━━━ Given data ━━━

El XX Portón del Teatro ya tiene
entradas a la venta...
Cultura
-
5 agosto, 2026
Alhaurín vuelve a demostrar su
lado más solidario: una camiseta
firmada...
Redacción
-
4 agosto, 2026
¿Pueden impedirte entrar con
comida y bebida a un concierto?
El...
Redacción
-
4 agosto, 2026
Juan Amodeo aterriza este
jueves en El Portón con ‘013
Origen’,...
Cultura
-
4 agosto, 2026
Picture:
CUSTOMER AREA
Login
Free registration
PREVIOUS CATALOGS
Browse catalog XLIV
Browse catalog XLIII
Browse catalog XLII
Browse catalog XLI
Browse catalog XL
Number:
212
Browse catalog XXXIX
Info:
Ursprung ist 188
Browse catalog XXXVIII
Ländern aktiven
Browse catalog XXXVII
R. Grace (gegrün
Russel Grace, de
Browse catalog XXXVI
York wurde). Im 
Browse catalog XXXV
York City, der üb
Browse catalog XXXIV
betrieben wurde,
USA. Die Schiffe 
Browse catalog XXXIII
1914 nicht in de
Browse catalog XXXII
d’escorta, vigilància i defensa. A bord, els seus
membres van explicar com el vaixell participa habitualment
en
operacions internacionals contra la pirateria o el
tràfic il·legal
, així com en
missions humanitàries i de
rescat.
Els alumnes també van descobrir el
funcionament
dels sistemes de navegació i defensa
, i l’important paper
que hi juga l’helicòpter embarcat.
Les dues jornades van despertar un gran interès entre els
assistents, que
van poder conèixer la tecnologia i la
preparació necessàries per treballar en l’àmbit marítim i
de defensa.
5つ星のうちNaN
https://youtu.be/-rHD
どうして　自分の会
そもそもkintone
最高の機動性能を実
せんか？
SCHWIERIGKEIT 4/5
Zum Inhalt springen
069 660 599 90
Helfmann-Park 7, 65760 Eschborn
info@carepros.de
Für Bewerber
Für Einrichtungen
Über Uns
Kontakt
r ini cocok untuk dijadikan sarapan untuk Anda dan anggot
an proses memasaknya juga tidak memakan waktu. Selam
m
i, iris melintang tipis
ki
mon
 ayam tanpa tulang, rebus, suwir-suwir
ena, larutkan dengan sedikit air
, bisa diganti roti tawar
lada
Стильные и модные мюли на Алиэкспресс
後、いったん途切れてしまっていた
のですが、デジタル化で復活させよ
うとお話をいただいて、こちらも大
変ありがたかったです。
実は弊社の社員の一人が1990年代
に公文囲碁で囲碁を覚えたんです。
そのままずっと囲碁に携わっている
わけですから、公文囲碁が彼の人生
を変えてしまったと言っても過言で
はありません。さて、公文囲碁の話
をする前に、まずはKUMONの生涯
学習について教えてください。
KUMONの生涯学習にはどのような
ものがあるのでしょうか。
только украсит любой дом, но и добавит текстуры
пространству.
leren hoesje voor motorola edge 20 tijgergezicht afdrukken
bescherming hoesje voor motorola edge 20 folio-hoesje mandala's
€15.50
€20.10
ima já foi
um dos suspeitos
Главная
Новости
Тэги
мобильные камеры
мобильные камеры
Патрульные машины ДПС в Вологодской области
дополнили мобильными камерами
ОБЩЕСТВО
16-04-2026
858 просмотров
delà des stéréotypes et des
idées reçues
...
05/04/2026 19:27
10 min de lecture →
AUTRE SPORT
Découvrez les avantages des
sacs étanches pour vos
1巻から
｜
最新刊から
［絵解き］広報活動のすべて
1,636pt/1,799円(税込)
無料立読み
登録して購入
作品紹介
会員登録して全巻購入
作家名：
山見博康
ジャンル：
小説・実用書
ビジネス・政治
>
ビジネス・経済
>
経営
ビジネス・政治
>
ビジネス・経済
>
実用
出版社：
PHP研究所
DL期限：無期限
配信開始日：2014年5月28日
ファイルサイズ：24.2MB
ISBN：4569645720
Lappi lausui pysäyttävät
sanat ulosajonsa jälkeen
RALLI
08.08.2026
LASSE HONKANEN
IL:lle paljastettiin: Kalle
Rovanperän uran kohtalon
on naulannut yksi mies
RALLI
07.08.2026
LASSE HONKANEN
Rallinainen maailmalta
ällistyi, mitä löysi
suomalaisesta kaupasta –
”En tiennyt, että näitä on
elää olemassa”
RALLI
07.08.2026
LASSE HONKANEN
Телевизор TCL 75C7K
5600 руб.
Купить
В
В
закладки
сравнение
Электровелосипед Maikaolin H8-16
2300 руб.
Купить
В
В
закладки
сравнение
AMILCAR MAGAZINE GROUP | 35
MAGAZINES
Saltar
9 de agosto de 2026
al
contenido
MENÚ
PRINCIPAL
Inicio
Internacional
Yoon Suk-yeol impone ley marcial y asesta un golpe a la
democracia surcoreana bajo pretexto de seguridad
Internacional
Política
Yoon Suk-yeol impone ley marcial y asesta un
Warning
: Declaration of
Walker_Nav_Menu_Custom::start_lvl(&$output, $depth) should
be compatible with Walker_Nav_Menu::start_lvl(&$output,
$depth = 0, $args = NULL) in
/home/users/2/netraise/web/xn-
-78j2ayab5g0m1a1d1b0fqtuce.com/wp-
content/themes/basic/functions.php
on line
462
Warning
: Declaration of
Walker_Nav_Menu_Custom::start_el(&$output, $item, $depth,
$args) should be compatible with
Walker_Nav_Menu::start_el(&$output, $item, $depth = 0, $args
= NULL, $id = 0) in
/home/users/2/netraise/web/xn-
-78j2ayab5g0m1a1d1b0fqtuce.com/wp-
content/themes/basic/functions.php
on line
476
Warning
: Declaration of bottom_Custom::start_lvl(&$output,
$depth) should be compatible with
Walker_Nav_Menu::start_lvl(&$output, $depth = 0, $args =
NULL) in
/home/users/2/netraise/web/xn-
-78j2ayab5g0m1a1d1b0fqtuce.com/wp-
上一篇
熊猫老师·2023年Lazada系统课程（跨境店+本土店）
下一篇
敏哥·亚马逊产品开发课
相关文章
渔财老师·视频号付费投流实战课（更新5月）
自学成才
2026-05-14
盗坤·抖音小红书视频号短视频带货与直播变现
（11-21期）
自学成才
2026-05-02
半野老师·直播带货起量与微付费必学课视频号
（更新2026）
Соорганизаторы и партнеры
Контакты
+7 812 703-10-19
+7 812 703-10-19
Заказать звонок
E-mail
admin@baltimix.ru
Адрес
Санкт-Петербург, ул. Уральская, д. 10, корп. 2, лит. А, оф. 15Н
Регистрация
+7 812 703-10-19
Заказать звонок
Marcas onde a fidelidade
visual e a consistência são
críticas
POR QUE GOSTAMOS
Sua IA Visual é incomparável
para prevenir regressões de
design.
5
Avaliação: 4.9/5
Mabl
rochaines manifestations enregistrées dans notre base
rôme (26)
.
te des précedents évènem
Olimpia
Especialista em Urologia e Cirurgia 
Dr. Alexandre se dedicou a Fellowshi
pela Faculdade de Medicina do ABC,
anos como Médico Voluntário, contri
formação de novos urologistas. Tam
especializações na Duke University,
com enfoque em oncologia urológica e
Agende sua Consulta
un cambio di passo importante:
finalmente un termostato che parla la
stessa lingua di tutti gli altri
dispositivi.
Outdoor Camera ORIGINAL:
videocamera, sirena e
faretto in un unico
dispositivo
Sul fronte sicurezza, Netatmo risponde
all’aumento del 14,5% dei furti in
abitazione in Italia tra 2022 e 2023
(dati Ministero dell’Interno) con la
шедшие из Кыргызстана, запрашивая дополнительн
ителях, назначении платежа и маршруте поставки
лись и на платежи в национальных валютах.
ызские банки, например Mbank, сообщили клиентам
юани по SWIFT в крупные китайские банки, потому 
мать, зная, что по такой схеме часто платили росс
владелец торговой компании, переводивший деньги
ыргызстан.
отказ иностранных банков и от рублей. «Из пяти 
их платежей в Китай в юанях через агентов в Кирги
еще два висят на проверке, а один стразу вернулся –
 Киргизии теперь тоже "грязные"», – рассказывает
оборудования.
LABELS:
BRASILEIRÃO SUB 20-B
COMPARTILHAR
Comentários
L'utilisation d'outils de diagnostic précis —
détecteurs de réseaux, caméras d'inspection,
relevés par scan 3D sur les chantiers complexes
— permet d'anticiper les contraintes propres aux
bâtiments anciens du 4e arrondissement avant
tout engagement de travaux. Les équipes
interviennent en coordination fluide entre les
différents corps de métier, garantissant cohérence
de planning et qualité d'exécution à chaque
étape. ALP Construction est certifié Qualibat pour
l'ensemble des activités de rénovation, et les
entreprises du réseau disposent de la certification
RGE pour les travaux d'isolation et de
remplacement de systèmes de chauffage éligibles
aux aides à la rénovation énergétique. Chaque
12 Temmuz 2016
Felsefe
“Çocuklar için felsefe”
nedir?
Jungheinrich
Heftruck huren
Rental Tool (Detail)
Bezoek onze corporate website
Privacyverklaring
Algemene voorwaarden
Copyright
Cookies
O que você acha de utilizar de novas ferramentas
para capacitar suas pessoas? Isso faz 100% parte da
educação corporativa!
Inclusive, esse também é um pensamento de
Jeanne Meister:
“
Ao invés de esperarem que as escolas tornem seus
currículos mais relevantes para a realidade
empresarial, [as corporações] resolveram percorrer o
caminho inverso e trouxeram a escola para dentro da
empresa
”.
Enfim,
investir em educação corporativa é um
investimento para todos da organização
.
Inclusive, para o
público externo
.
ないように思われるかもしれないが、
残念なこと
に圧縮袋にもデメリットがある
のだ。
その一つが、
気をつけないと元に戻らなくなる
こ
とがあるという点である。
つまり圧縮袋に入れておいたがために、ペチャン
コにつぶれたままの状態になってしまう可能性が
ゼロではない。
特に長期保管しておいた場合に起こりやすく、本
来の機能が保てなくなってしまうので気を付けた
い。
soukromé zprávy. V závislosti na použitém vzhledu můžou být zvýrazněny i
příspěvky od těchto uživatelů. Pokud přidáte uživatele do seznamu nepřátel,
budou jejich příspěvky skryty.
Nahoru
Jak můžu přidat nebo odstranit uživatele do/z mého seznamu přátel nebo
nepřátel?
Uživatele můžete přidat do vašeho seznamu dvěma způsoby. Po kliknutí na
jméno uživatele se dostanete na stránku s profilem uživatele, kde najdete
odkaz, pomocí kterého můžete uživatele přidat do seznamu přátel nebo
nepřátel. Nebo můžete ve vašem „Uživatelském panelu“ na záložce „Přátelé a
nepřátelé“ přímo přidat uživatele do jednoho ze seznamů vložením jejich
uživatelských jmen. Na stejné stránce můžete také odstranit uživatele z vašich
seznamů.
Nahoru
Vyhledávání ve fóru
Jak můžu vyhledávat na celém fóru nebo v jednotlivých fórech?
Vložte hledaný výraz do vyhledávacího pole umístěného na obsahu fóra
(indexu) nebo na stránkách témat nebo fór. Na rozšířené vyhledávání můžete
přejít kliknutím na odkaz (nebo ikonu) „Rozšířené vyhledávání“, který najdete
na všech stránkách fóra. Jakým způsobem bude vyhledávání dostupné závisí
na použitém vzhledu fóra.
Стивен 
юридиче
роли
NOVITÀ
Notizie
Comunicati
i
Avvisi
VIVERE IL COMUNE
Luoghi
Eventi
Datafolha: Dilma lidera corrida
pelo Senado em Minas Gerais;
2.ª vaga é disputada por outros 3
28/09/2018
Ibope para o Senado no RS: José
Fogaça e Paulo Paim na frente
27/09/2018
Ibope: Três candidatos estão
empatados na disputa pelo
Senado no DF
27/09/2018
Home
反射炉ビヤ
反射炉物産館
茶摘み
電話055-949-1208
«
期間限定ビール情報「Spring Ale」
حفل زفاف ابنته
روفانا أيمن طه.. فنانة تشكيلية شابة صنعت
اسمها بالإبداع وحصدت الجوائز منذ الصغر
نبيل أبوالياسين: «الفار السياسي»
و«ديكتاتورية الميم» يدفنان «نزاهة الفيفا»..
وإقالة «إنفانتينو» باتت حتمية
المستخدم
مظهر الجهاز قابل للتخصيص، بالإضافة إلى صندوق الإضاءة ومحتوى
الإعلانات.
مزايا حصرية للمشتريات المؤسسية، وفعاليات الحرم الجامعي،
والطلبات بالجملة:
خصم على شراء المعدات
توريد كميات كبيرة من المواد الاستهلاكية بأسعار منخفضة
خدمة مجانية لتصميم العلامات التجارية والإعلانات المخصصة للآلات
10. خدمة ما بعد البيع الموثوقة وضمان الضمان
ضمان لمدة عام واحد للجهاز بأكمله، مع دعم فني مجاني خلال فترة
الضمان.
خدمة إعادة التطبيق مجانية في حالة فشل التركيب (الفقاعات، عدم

━━━

What to produce => Using the data above, copy each line that contains "compatible".

Completed task =>
be compatible with Walker_Nav_Menu::start_lvl(&$output,
$args) should be compatible with
$depth) should be compatible with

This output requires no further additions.